Monday, May 25, 2015

Ethiopia declares election success

With Nigeria’s ruling party losing power and Ghana’s opposition also dreaming of dethroning the incumbents, in eastern Africa, long-time ruling parties are holding on firmly. 
Ethiopia’s government declared Sunday’s parliamentary elections a success with more than 90% of the electorate casting their ballots, as opposition politicians said their supporters were harassed and intimidated.
“The turnout was huge,” Communications Minister, Redwan Hussein said in a phone interview on Monday from the capital, Addis Ababa. “The process was calm and very peaceful.”
Almost 37 million people were registered to vote for lawmakers in the Horn of Africa nation’s 547-seat parliament.
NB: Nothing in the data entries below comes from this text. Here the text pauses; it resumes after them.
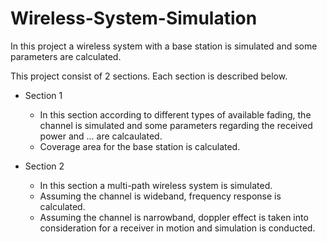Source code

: # Wireless-System-Simulation
In this project a wireless system with a base station is simulated and some parameters are calculated.

This project consist of 2 sections. Each section is described below.

- Section 1
    * In this section according to different types of available fading, the channel is simulated and some parameters regarding the received power and ... are calcaulated.
    * Coverage area for the base station is calculated.

- Section 2
    * In this section a multi-path wireless system is simulated.
    * Assuming the channel is wideband, frequency response is calculated.
    * Assuming the channel is narrowband, doppler effect is taken into consideration for a receiver in motion and simulation is conducted.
The ruling Ethiopian Peoples’ Revolutionary Democratic Front (EPRDF) won all but one seat in the legislature in the last vote in 2010 and a majority in the latest election is a “foregone conclusion,” said Dereje Feyissa Dori, Africa research director at the International Law and Policy Institute in Norway.
Opposition election observers were harassed and voters intimidated in Ethiopia’s central Oromia region, said Merera Gudina, a leader from the Medrek coalition, the ruling party’s main challenger. “Much of it is a robbery,” he said in an interview in Ambo, 100 kilometers (62 miles) west of Addis Ababa.
There were only isolated problems, including a Medrek observer getting injured in the West Shewa Zone of Oromia, said Redwan. “There may been some hiccups, but if you look at the country situation overall there is no pattern,” he said.

The electoral board may announce preliminary results on Monday, Arkebe Oqubay, a special adviser to the prime minister, said by mobile-phone text message.